> **Extrait fourni**:

Les priorités politiques de la DCSD sont fixées par la présidence de la République et par le cabinet du ministre des Affaires étrangères. Nous avons une priorité géographique très claire, le Sahel, et une priorité thématique, la lutte contre le terrorisme et contre les grands trafics transfrontaliers. J'y ai ajouté d'autres priorités liées à l'action à long terme de la DCSD, qui est nécessairement déconnectée de l'actualité politique, puisqu'elle a vocation à installer des institutions pérennes.
Traditionnellement, la DCSD contribue ainsi à l'extension de l'influence de la France dans le monde. Pour favoriser l'apprentissage du français, nous avons développé, d'abord en interne, puis en relation avec l'Organisation internationale de la francophonie (OIF), des méthodes d'apprentissage du français en milieu militaire et en milieu sécuritaire ; nous sommes en train de les ouvrir à l'ONU. L'objectif est non seulement de promouvoir la connaissance de notre langue, mais également de contribuer à la formation de contingents susceptibles de se déployer dans des pays où l'on a besoin de Casques bleus francophones. Aujourd'hui, 55 % des opérations de maintien de la paix se déroulent dans des zones francophones, alors que 30 % seulement des troupes sont francophones. Nous organisons également des séminaires internationaux.
J'en viens à l'action que mène la DCSD en Afrique.
Nous avons conduit un processus de retour d'expérience (RETEX) pour savoir pourquoi l'action de la France et de la communauté internationale avait porté si peu de fruits au Mali et en République centrafricaine.

> **Consignes**:
**A)** Recopiez fidèlement le passage de l'extrait fourni qui va de « Nous avons conduit » à « en République centrafricaine. ».
**B)** Relevez tous les sigles qui apparaissent dans l'extrait fourni.
Le matériel qui suit ne joue aucun rôle ici.

> **Jeu de données**:
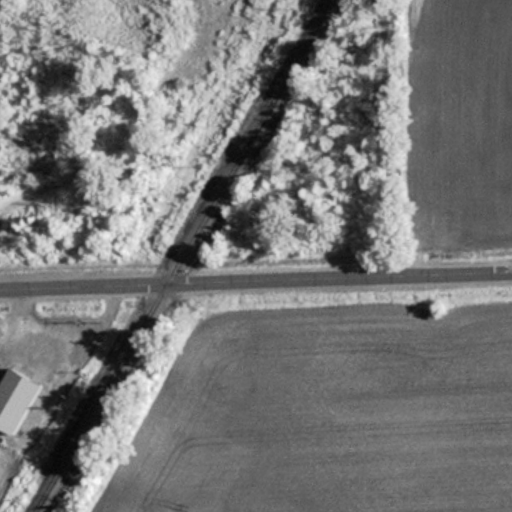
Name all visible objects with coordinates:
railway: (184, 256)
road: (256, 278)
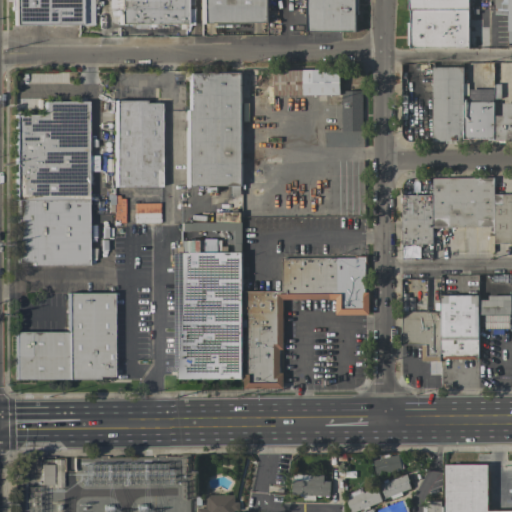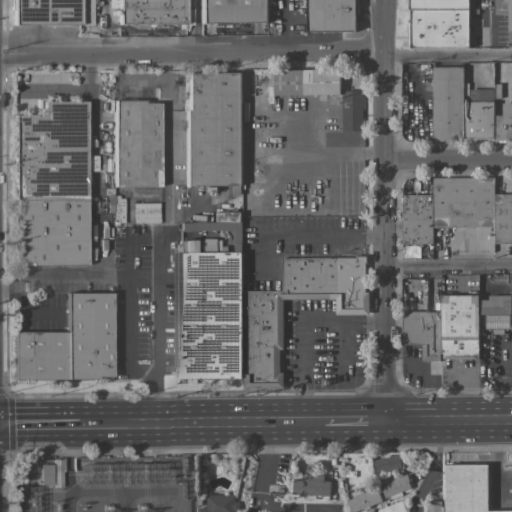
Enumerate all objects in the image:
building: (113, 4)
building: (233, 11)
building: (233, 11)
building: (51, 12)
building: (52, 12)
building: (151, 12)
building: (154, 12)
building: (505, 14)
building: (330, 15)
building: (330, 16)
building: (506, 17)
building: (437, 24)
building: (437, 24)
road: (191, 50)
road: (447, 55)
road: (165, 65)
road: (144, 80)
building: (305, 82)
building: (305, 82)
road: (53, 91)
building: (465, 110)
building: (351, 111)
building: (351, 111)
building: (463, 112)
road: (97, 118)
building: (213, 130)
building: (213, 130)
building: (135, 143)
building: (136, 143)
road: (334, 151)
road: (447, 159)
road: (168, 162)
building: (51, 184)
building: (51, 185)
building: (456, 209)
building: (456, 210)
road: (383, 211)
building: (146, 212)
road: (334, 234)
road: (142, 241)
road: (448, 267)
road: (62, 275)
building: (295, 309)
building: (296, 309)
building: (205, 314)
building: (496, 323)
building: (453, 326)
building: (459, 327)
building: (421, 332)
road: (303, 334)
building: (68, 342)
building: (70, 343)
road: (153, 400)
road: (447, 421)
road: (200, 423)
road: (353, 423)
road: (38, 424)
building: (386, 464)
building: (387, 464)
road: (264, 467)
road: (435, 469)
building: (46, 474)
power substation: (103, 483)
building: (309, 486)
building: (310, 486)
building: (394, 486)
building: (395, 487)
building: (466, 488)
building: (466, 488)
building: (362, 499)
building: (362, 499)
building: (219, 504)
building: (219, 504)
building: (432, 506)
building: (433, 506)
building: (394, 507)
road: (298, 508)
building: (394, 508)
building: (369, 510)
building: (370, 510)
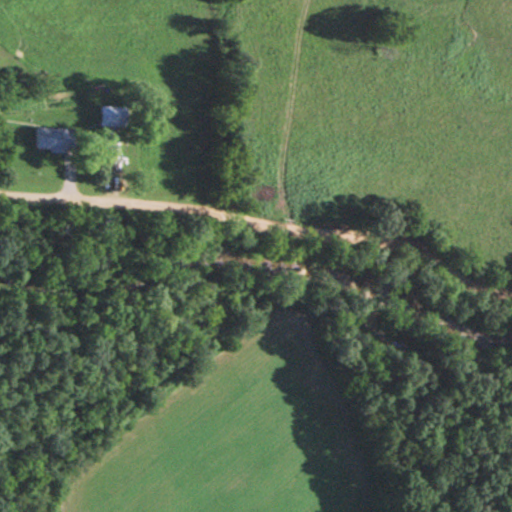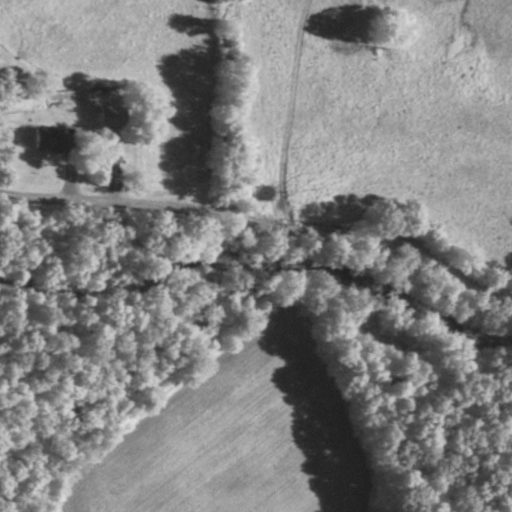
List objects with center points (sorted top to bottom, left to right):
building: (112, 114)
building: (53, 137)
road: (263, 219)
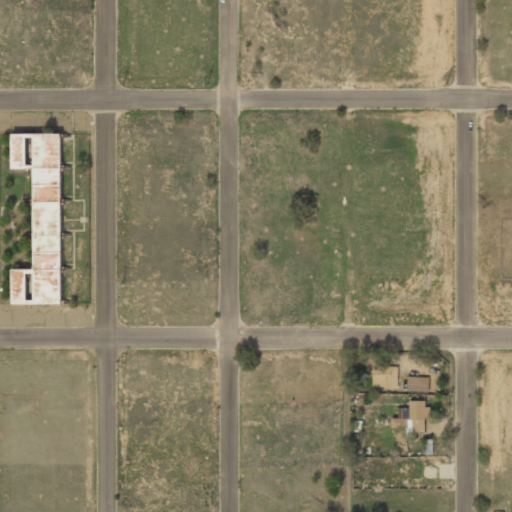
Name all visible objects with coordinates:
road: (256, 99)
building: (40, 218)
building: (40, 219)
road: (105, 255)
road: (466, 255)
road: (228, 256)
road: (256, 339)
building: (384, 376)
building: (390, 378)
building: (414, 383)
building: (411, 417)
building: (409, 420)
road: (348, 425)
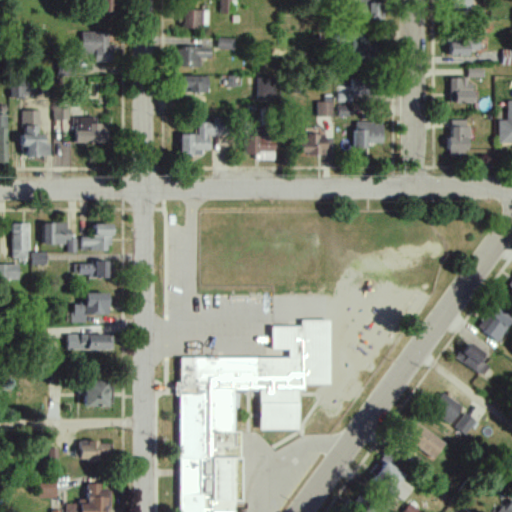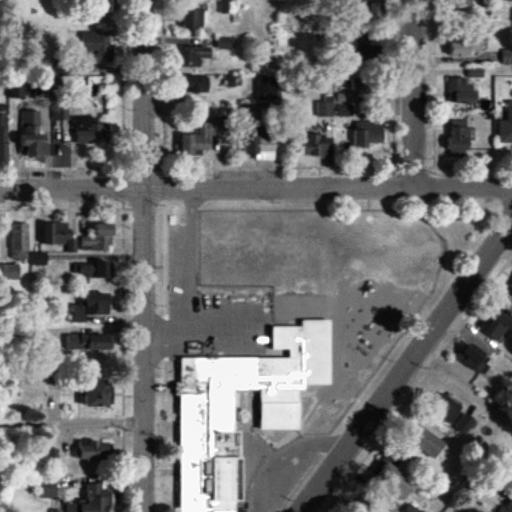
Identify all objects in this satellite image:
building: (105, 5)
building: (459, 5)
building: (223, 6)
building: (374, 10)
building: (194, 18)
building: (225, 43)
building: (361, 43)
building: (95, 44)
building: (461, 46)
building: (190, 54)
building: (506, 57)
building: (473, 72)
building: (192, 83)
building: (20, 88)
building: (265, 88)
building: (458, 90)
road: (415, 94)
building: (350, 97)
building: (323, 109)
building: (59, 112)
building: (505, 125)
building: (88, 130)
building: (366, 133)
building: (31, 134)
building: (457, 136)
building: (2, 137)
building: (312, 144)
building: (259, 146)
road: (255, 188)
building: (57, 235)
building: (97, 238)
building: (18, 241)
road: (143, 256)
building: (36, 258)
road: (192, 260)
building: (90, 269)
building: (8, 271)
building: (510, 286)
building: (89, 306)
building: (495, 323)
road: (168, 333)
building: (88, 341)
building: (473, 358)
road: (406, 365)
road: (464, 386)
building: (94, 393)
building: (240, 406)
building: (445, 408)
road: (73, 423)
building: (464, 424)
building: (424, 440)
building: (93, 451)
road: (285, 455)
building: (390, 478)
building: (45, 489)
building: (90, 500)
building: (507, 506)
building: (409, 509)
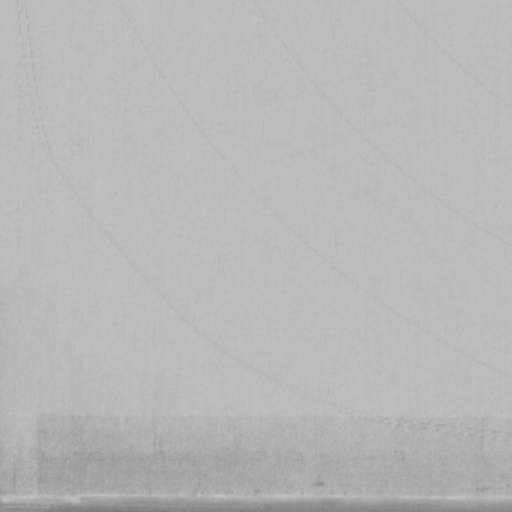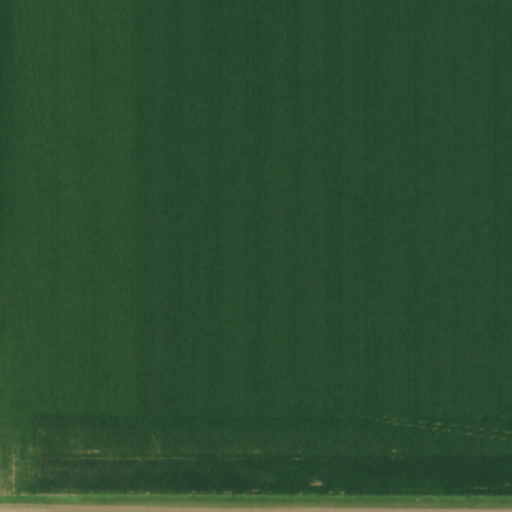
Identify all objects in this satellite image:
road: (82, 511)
---
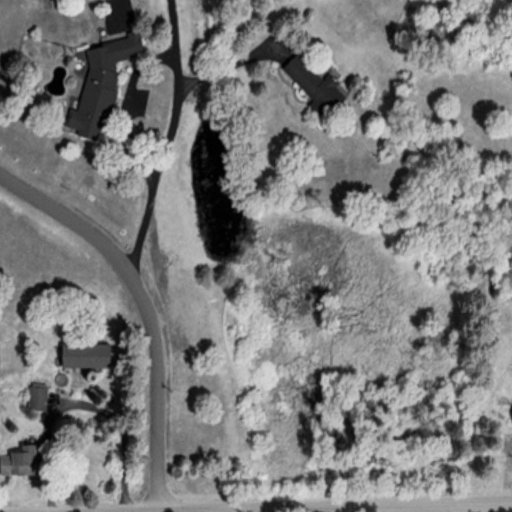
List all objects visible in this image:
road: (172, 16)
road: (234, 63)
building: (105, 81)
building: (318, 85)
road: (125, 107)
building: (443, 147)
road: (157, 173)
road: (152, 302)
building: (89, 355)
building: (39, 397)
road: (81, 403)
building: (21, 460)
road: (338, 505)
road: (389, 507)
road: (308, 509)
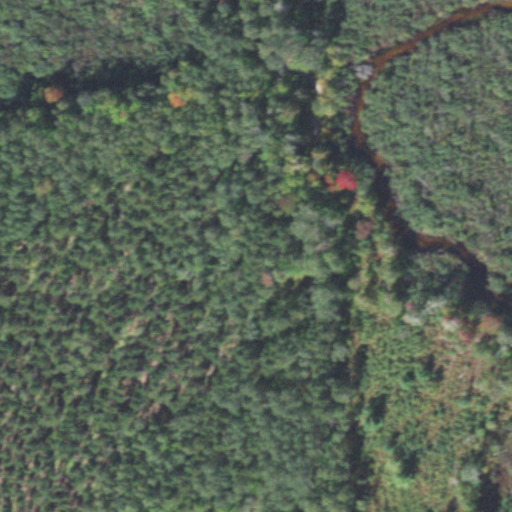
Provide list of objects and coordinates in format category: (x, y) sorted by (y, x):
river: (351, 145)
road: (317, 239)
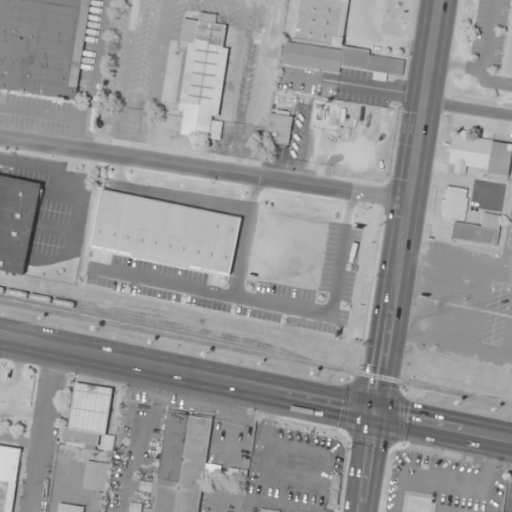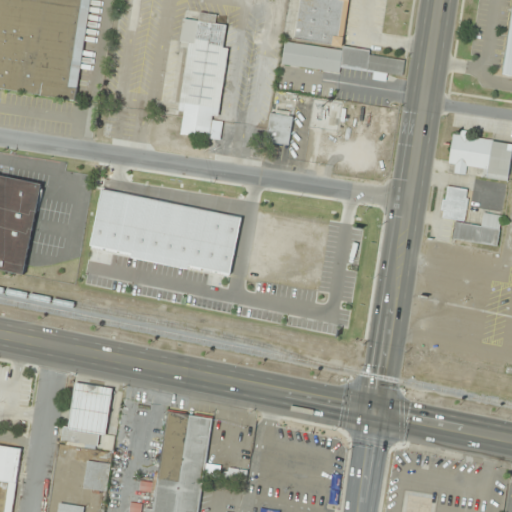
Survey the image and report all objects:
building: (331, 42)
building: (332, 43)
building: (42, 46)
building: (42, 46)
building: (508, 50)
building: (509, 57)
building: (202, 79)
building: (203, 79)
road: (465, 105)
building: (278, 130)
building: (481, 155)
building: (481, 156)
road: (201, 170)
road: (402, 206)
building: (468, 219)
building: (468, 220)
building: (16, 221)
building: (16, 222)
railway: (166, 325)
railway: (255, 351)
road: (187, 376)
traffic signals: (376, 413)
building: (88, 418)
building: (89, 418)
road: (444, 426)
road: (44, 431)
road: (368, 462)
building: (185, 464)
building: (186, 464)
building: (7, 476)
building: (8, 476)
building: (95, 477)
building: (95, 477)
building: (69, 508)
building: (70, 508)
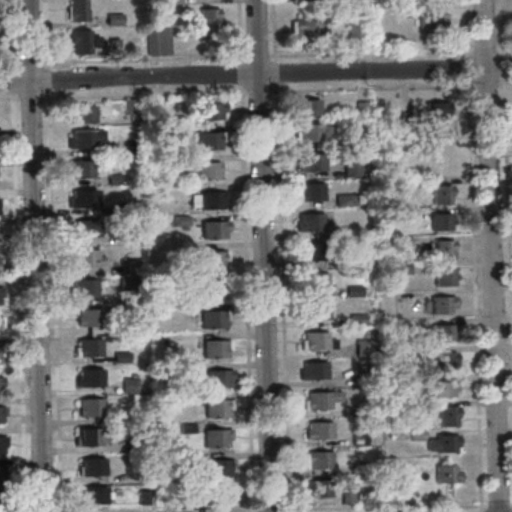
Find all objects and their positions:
--
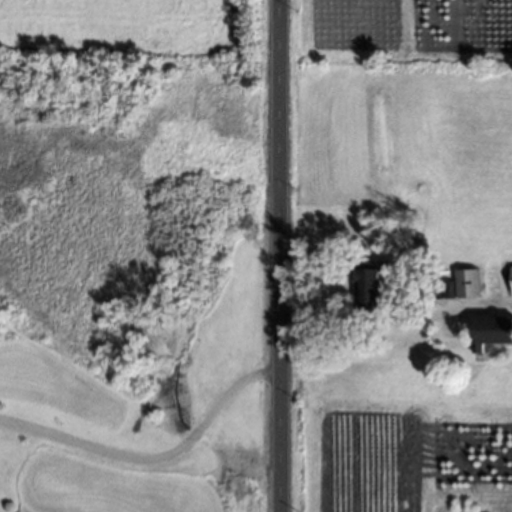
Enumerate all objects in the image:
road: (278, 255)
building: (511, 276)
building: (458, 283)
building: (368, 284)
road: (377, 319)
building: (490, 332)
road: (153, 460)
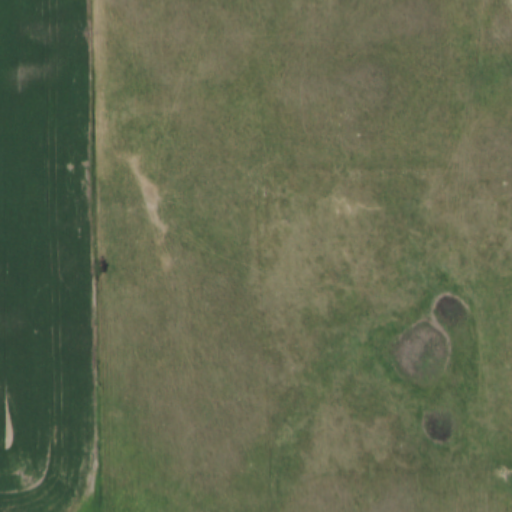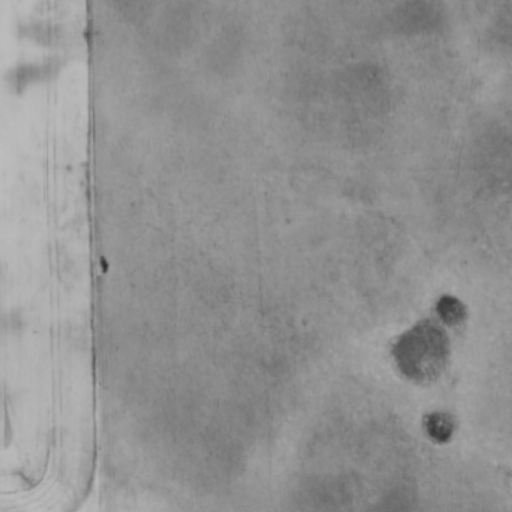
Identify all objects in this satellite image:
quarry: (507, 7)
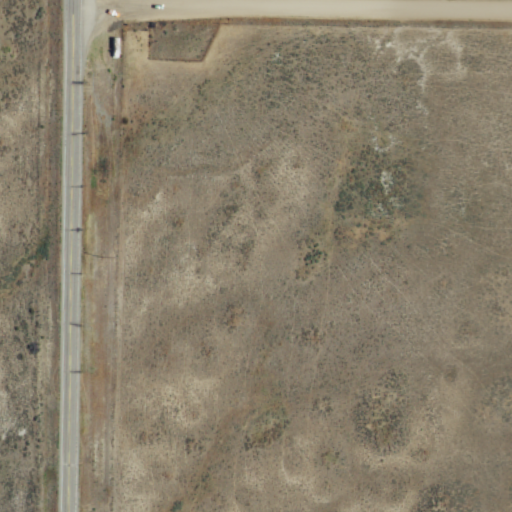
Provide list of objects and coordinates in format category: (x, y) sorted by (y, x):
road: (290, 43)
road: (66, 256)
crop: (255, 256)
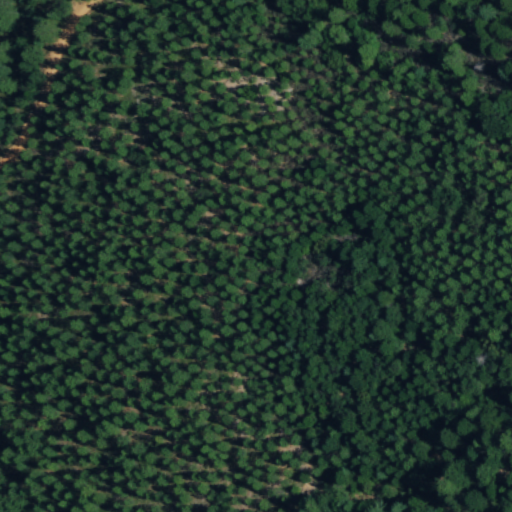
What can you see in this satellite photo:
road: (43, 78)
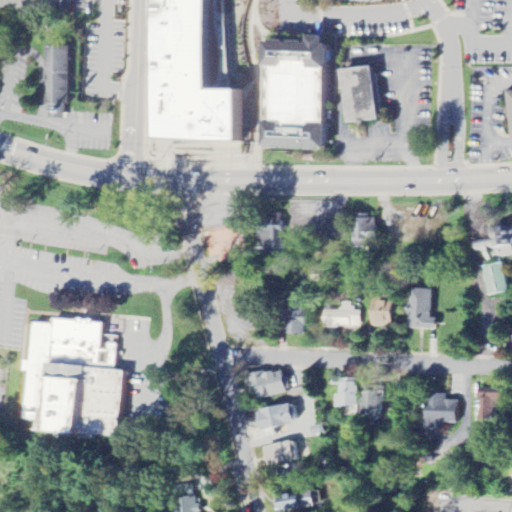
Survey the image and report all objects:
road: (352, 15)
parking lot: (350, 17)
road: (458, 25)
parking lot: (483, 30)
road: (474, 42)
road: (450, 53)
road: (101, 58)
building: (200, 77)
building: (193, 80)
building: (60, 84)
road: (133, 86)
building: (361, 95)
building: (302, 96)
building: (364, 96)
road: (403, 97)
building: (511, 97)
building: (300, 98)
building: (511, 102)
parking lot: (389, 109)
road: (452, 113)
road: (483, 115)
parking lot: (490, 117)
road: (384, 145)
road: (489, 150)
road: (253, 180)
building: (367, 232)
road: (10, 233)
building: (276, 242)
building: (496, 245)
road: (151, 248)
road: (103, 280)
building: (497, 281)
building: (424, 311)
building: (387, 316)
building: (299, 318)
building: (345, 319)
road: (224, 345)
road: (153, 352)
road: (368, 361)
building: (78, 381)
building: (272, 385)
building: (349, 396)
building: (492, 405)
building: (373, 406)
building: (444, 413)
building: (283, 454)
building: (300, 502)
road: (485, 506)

> **Corrigé**:
**A)**
Nous avons conduit un processus de retour d'expérience (RETEX) pour savoir pourquoi l'action de la France et de la communauté internationale avait porté si peu de fruits au Mali et en République centrafricaine.

**B)** DCSD, OIF, ONU, RETEX